_Problem details_: How many lines in the records below contain the word "tree"? State that number and nothing more.

_Exercise materials_:
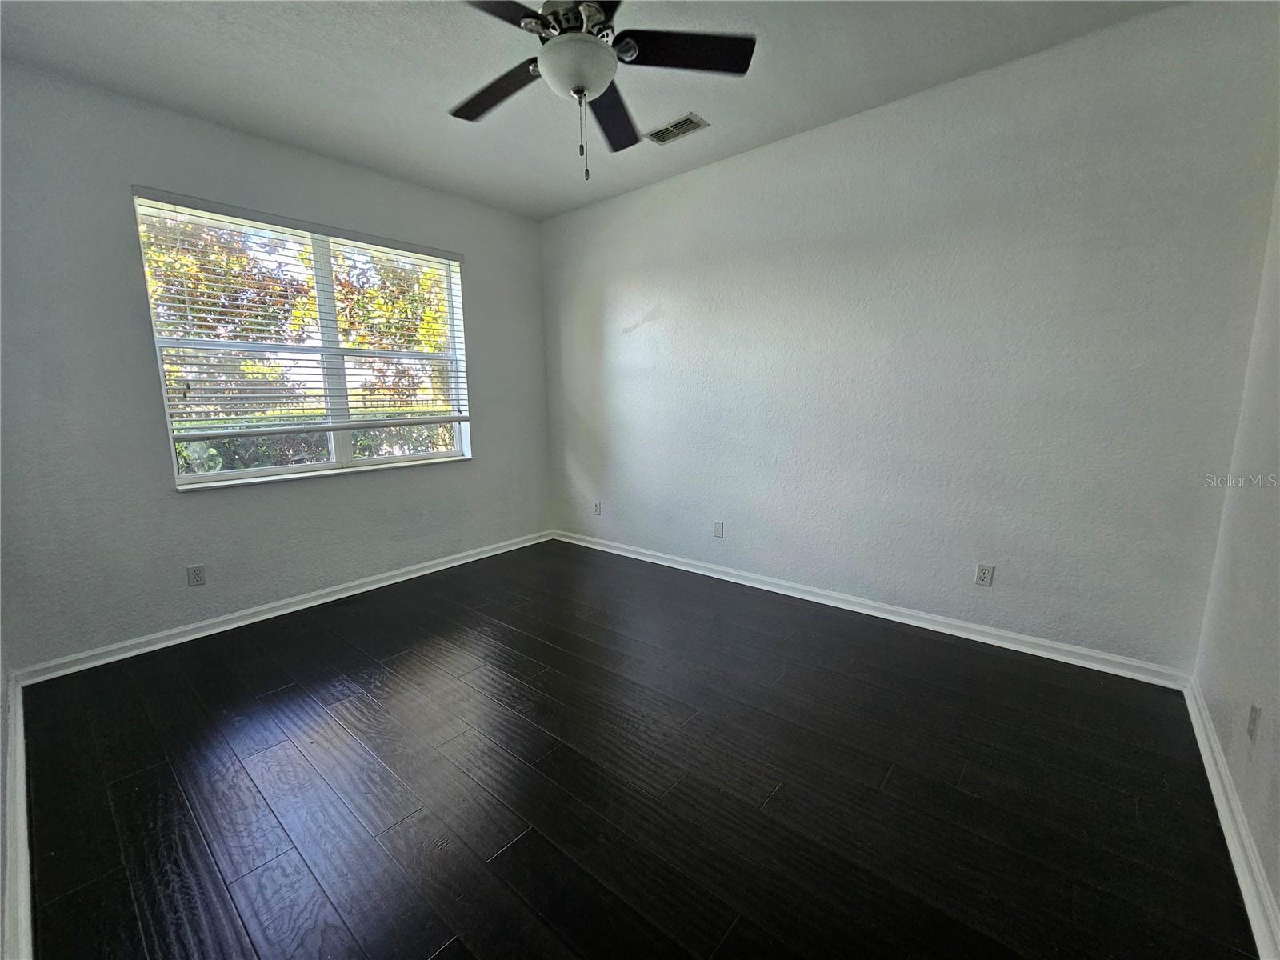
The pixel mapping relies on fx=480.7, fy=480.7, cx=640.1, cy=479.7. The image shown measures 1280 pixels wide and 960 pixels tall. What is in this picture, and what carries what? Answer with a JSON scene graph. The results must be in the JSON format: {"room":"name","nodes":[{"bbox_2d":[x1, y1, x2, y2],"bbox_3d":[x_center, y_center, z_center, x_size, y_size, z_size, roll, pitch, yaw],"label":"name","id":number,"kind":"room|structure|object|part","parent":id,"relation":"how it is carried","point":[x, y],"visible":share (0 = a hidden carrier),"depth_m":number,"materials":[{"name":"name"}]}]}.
{"room":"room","nodes":[
{"label":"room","id":0,"kind":"room"},
{"bbox_2d":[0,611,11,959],"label":"left wall","id":1,"kind":"structure","parent":0,"point":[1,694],"depth_m":1.56,"materials":[{"name":"white paint"}]},
{"bbox_2d":[2,675,32,959],"bbox_3d":[-1.397,1.093,1.060,3.946,0.096,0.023,8,13,39],"label":"baseboard","id":2,"kind":"structure","parent":1,"relation":"attached to","point":[19,738],"depth_m":1.38,"materials":[{"name":"white paint"}]},
{"bbox_2d":[0,57,552,670],"bbox_3d":[-1.921,-0.631,3.267,0.172,2.769,3.350,8,13,39],"label":"window wall","id":3,"kind":"structure","parent":0,"point":[481,469],"depth_m":2.49,"materials":[{"name":"grey paint"}]},
{"bbox_2d":[186,564,206,586],"bbox_3d":[-2.478,0.535,2.684,0.008,0.115,0.071,8,13,39],"label":"wall socket","id":4,"kind":"object","parent":3,"relation":"attached to","point":[197,577],"visible":0.98,"depth_m":2.68,"materials":[{"name":"white plastic"}]},
{"bbox_2d":[9,529,552,686],"bbox_3d":[-1.852,0.702,3.424,0.019,0.086,3.201,8,13,39],"label":"baseboard","id":5,"kind":"structure","parent":3,"relation":"attached to","point":[295,609],"depth_m":2.83,"materials":[{"name":"white paint"}]},
{"bbox_2d":[133,191,471,488],"bbox_3d":[-1.995,-0.820,3.183,0.115,1.514,1.736,8,13,39],"label":"window","id":6,"kind":"structure","parent":3,"relation":"in","point":[346,445],"depth_m":3.10,"materials":[{"name":"white"}]},
{"bbox_2d":[131,188,469,434],"bbox_3d":[-1.923,-0.950,3.086,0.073,1.254,1.739,8,13,39],"label":"window blind","id":7,"kind":"object","parent":6,"relation":"attached to","point":[200,202],"visible":0.95,"depth_m":2.87,"materials":[{"name":"white plastic"}]},
{"bbox_2d":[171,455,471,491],"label":"window sill","id":8,"kind":"structure","parent":3,"relation":"attached to","point":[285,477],"depth_m":3.03,"materials":[{"name":"white"}]},
{"bbox_2d":[0,0,1180,221],"bbox_3d":[-0.288,-1.799,1.572,4.500,0.119,3.645,8,13,39],"label":"ceiling","id":9,"kind":"structure","parent":0,"point":[200,103],"depth_m":2.17,"materials":[{"name":"white paint"}]},
{"bbox_2d":[448,0,751,183],"bbox_3d":[-0.234,-1.425,1.685,1.142,0.729,1.144,8,13,39],"label":"ceiling fan","id":10,"kind":"object","parent":9,"relation":"hanging from","point":[597,46],"visible":0.99,"depth_m":1.66,"materials":[{"name":"black metal"}]},
{"bbox_3d":[-0.539,-1.459,1.830,0.520,0.037,0.267,8,13,39],"label":"blade","id":11,"kind":"part","parent":10,"relation":"part of","materials":[{"name":"wood"}]},
{"bbox_3d":[-0.480,-1.409,1.411,0.326,0.036,0.456,8,13,39],"label":"blade","id":12,"kind":"part","parent":10,"relation":"part of","materials":[{"name":"black wood"}]},
{"bbox_3d":[-0.243,-1.568,1.674,0.305,0.126,0.307,8,13,39],"label":"motor housing","id":13,"kind":"part","parent":10,"relation":"part of","materials":[{"name":"silver metal"}]},
{"bbox_3d":[-0.227,-1.421,1.713,0.258,0.118,0.255,8,13,39],"label":"globe","id":14,"kind":"part","parent":10,"relation":"part of","materials":[{"name":"white glass"}]},
{"bbox_3d":[-0.131,-1.496,2.005,0.391,0.046,0.461,8,13,39],"label":"blade","id":15,"kind":"part","parent":10,"relation":"part of","materials":[{"name":"black wood"}]},
{"bbox_3d":[0.140,-1.459,1.647,0.385,0.033,0.400,8,13,39],"label":"blade","id":16,"kind":"part","parent":10,"relation":"part of","materials":[{"name":"black wood"}]},
{"bbox_2d":[643,112,709,145],"bbox_3d":[0.197,-1.952,2.688,0.338,0.012,0.172,8,13,39],"label":"air vent","id":17,"kind":"object","parent":9,"relation":"attached to","point":[666,130],"visible":0.99,"depth_m":2.68,"materials":[{"name":"metal"}]},
{"bbox_2d":[12,535,1259,959],"bbox_3d":[-0.265,1.019,2.084,4.418,0.115,3.663,8,13,39],"label":"floor","id":18,"kind":"structure","parent":0,"point":[515,854],"depth_m":1.62,"materials":[{"name":"wood"}]},
{"bbox_2d":[540,1,1279,674],"bbox_3d":[0.789,-0.666,3.229,4.359,2.779,0.177,8,13,39],"label":"back wall","id":19,"kind":"structure","parent":0,"point":[828,130],"depth_m":2.43,"materials":[{"name":"paint"}]},
{"bbox_2d":[592,500,602,514],"bbox_3d":[-0.381,0.249,4.193,0.073,0.119,0.011,8,13,39],"label":"wall socket","id":20,"kind":"object","parent":19,"relation":"attached to","point":[597,509],"visible":1,"depth_m":4.19,"materials":[{"name":"white plastic"}]},
{"bbox_2d":[712,520,723,538],"bbox_3d":[0.562,0.357,3.475,0.070,0.115,0.008,8,13,39],"label":"wall socket","id":21,"kind":"object","parent":19,"relation":"attached to","point":[719,526],"visible":0.99,"depth_m":3.47,"materials":[{"name":"white plastic"}]},
{"bbox_2d":[548,528,1192,689],"bbox_3d":[0.794,0.674,3.368,4.095,0.088,0.018,8,13,39],"label":"baseboard","id":22,"kind":"structure","parent":19,"relation":"attached to","point":[1024,638],"depth_m":2.69,"materials":[{"name":"white paint"}]},
{"bbox_2d":[974,563,994,586],"bbox_3d":[1.801,0.500,2.519,0.070,0.115,0.009,8,13,39],"label":"wall socket","id":23,"kind":"object","parent":19,"relation":"attached to","point":[984,579],"visible":0.99,"depth_m":2.52,"materials":[{"name":"white plastic"}]},
{"bbox_2d":[1191,172,1279,942],"bbox_3d":[1.311,-0.174,0.539,0.168,2.779,3.500,8,13,39],"label":"right wall","id":24,"kind":"structure","parent":0,"point":[1278,722],"depth_m":1.59,"materials":[{"name":"white paint"}]},
{"bbox_2d":[1184,676,1279,959],"bbox_3d":[1.307,1.099,0.913,0.021,0.087,3.422,8,13,39],"label":"baseboard","id":25,"kind":"structure","parent":24,"relation":"attached to","point":[1244,832],"depth_m":1.36,"materials":[{"name":"white paint"}]},
{"bbox_2d":[1247,703,1260,741],"bbox_3d":[1.797,0.708,1.413,0.009,0.112,0.071,8,13,39],"label":"wall socket","id":26,"kind":"object","parent":24,"relation":"attached to","point":[1254,711],"visible":0.98,"depth_m":1.40,"materials":[{"name":"white plastic"}]},
{"label":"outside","id":27,"kind":"structure","parent":0,"visible":0},
{"label":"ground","id":28,"kind":"structure","parent":27,"visible":0},
{"bbox_2d":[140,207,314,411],"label":"tree","id":29,"kind":"object","parent":28,"relation":"on","point":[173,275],"visible":0.38,"depth_m":7.76,"materials":[{"name":"green plant"}]},
{"bbox_2d":[175,414,457,472],"bbox_3d":[-4.116,-0.175,6.141,1.033,1.337,5.487,8,13,39],"label":"hedge","id":30,"kind":"object","parent":28,"relation":"on","point":[358,453],"visible":0.16,"depth_m":5.79,"materials":[{"name":"green plant"}]},
{"bbox_2d":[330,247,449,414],"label":"tree","id":31,"kind":"object","parent":28,"relation":"on","point":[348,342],"visible":0.38,"materials":[{"name":"green plant"}]}
]}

_Solution_: 2